Miss Colson didn't want me taking junior high band. She just couldn't imagine that one summer of private lessons on any instrument, let alone tuba, would be sufficient to prepare me for the relative rigor of seventh grade band. It may have had something to do with the fact that I had foregone the elementary school orchestra experience: the one that was under her direction. It may have been that she was sincerely concerned for my welfare and future happiness. Or not. Whatever the case, my parents decided that I was a good enough risk, after years of private piano lessons, to give the largest member of the brass family a shot.
What prompted me to choose the tuba? Part of my fascination came from watching the sousaphone players in the high school pep band when I went to a football game with my older brother.
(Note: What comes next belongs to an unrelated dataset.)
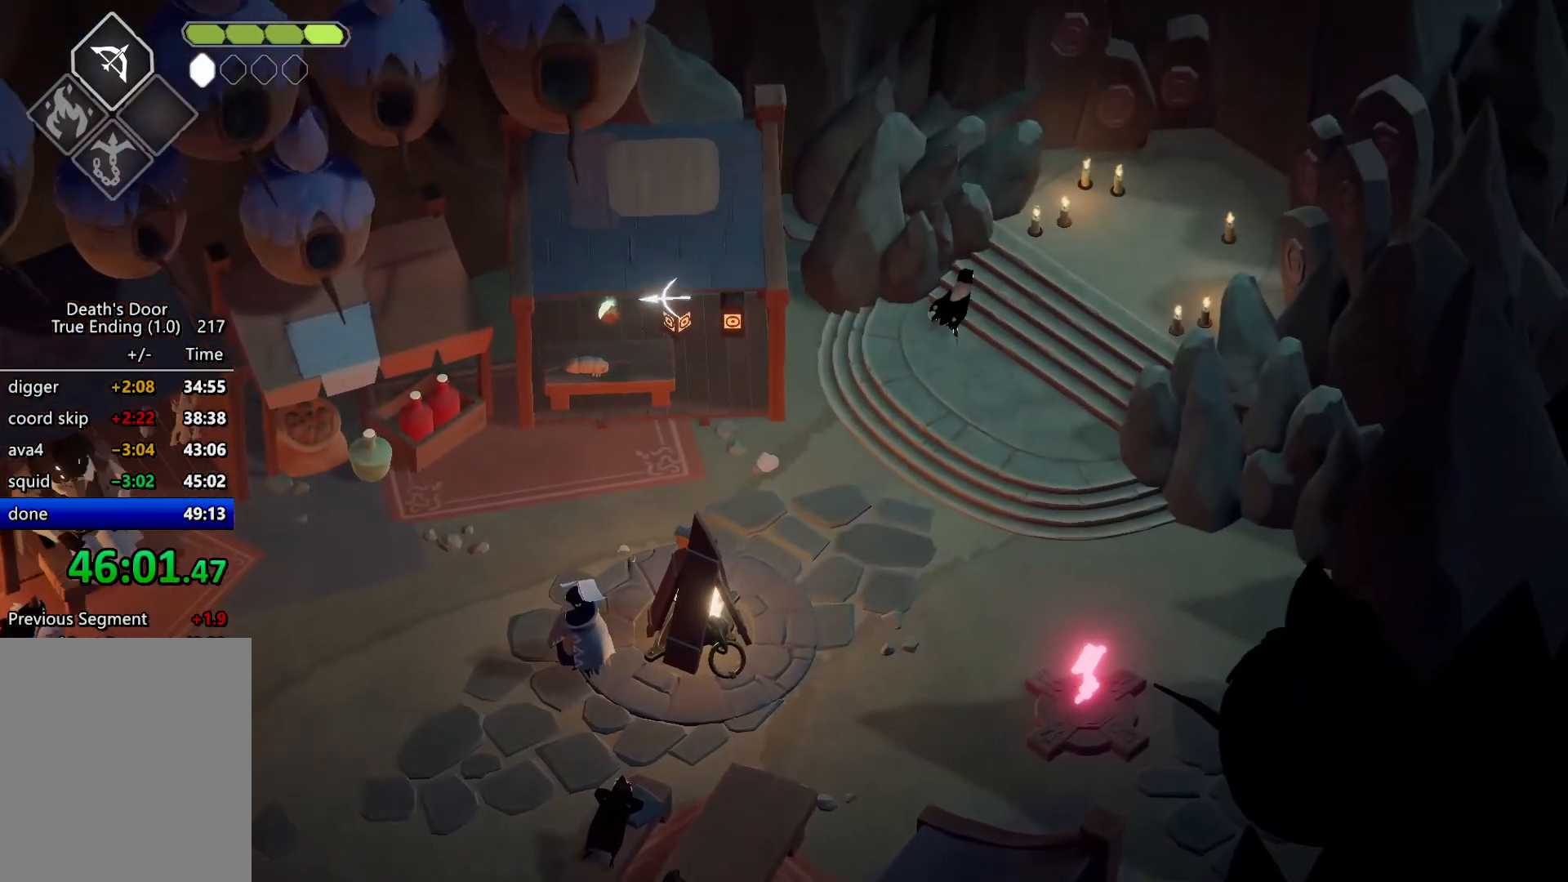
{"keys": [], "events": []}
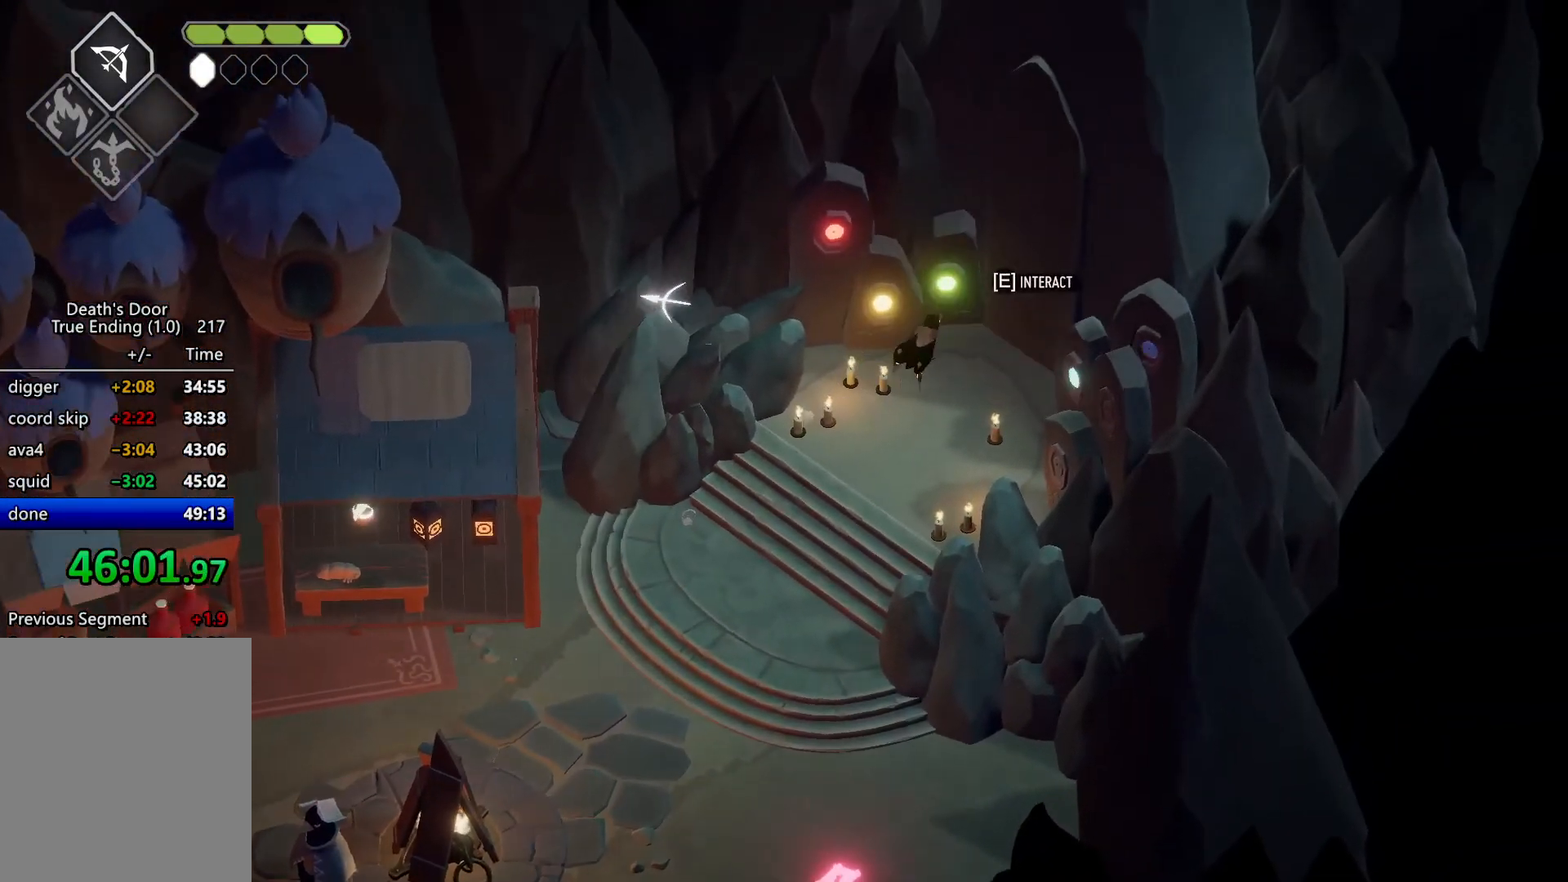
{"keys": [], "events": []}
They seemed to be the most amusing and the most amused. There was something about them, one in particular: he seemed alternatingly ridiculous and charismatic. I found that combination appealing. Then there was the fact that I was a legacy, of sorts. My father had "played" tuba when he was in high school. More to the point, he had carried the marching version, a sousaphone because it was necessary to have at least seven to spell out "BOULDER" on the bells of the instrument high overhead. He didn't remember much, but one of the other guys showed him that if the first and third valve was pressed at the same time you could get a "C." Or an "F." If you blew at the same time. My dad wasn't that committed.
I was. I took weekly lessons on my parents back patio over the summer from the high school's band director. I understood from him and just about anyone who knew that I was an odd case. Tuba was an instrument that most people eventually came to after mastering other instruments. I knew that I would be playing primarily rhythm. I would be the part of the "oompah" section. That didn't keep me from dreaming of lovely bass melodies.
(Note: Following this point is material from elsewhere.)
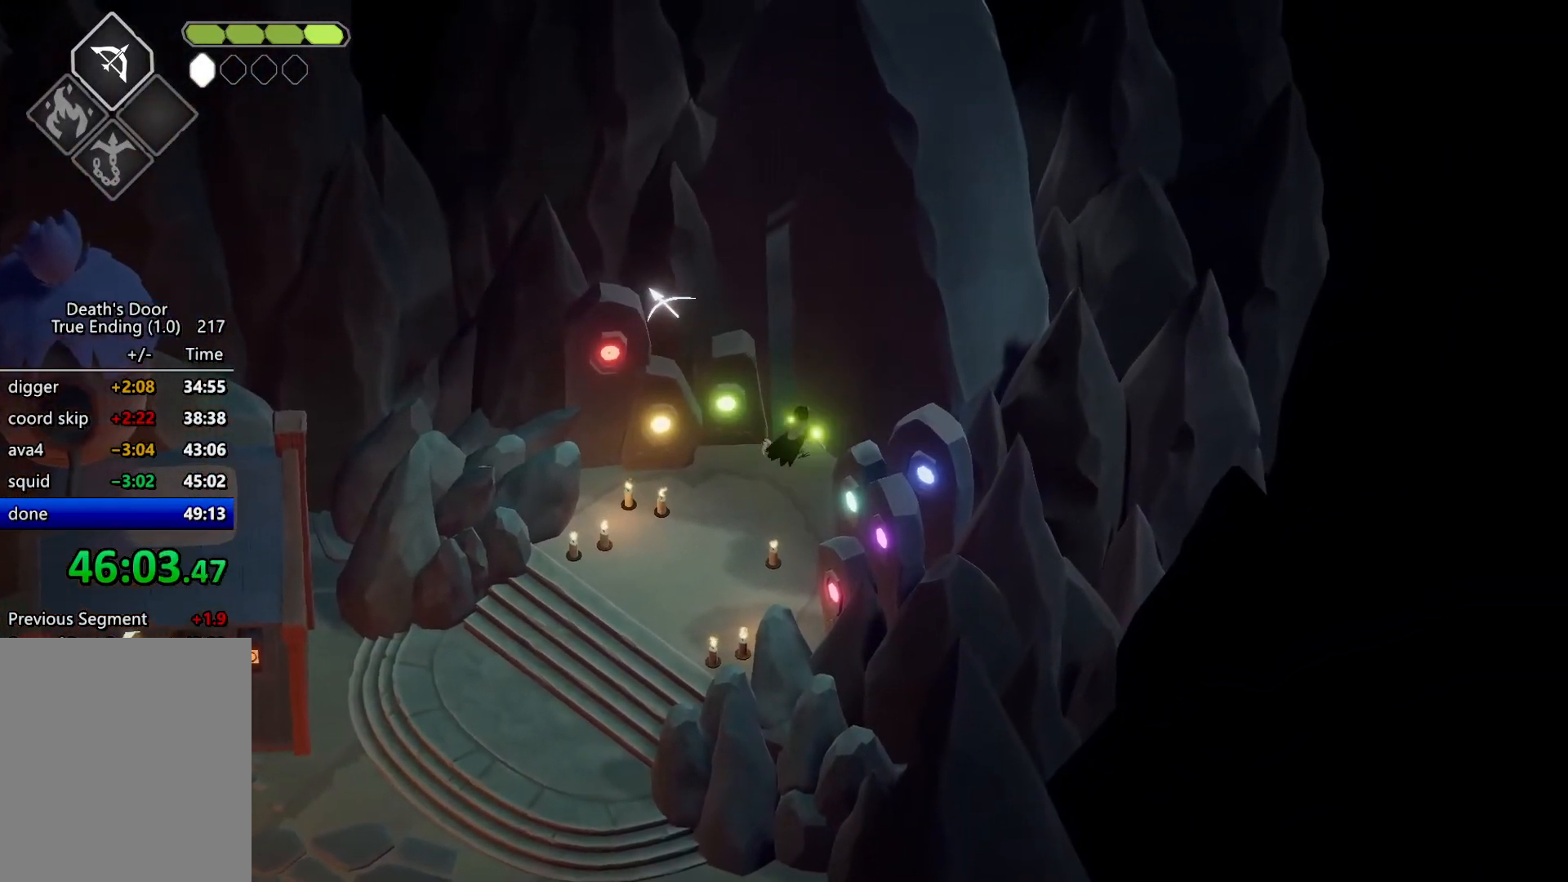
{"keys": ["a", "kb_heavy", "w"], "events": []}
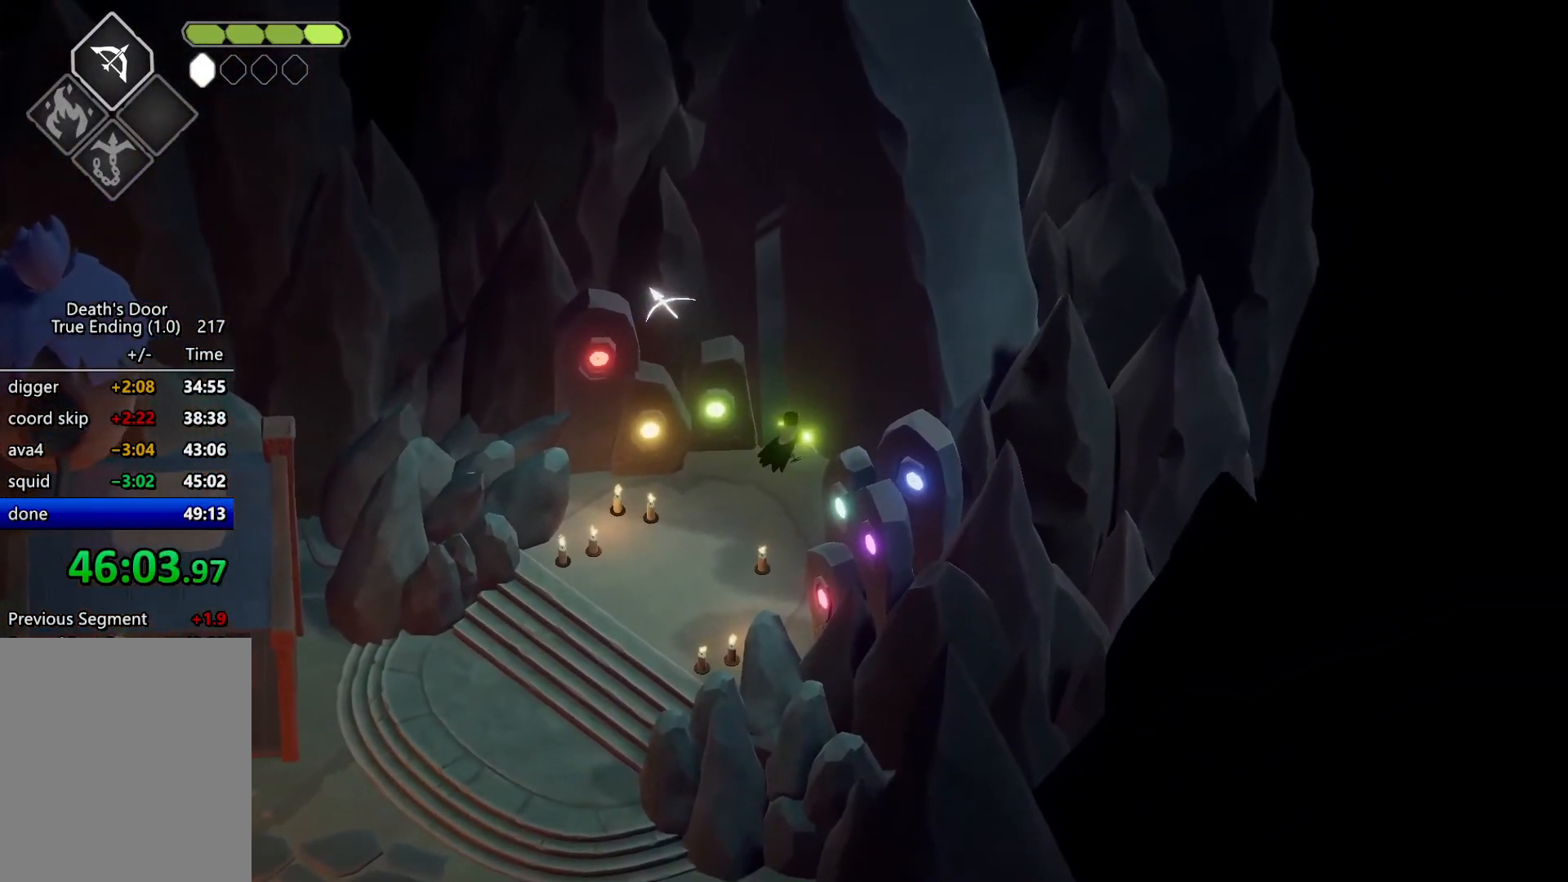
{"keys": ["a", "kb_heavy", "w"], "events": []}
I grew up listening to the second side of my family's copy of the soundtrack to "Hans Christian Andersen." Side one was music from the film and it was fine and all, but I preferred to listen to Danny Kaye tell the tale of Tubby The Tuba. It told the tale of a tuba that dared to carry a tune. Tubby learns a melody from a frog who is as lonely as he is, and then returns to share it with his orchestra. At first, all the other brass, woodwinds and strings laugh and sneer. Then they hear this beautiful little song, and they are all transported.
And so was I. I spent years sitting in the next to last row, just in front of the percussion, on the conductor's left. I played what was on the page and counted hours of rests waiting for my turn. As I continued to take private lessons and practice at home, I learned songs written expressly for the tuba. I remember my older brother loaning me his copy of Maynard Ferguson's "The Big F" because it had a real boss tuba part on "Night Train." I learned Roger Bobo's name and worshiped at his low brass altar. And still I waited for my big moment.
It never came. There were some challenging parts. I was first chair, and so it fell to me when the other part-time tuba players couldn't cut the big bass mustard, I played those arpeggios and runs while the others were content to lay out until the oompah came back. When I graduated from high school, I was done with the tuba. The great brass relic that I had kept in my parents' house for six years was stuffed up into the crawlspace. When a friend of mine was selling off her childhood flute, it occurred to me that there was probably some money to be made on this great circular mass of tubing. I made seventy-five dollars. The guy told me that it was dinged up enough that he doubted that he could get it back into playing shape. He said he imagined it might end up like a few others he had seen over the years: turned into a whimsical lamp. What a conversation piece.
Every now and then I think about the tuba I don't own anymore. It really was my instrument much more than the piano ever was, even though there was a time when I was certain I wanted to be Elton John. Can you imagine "Candle in the Wind" being played on a tuba? I can.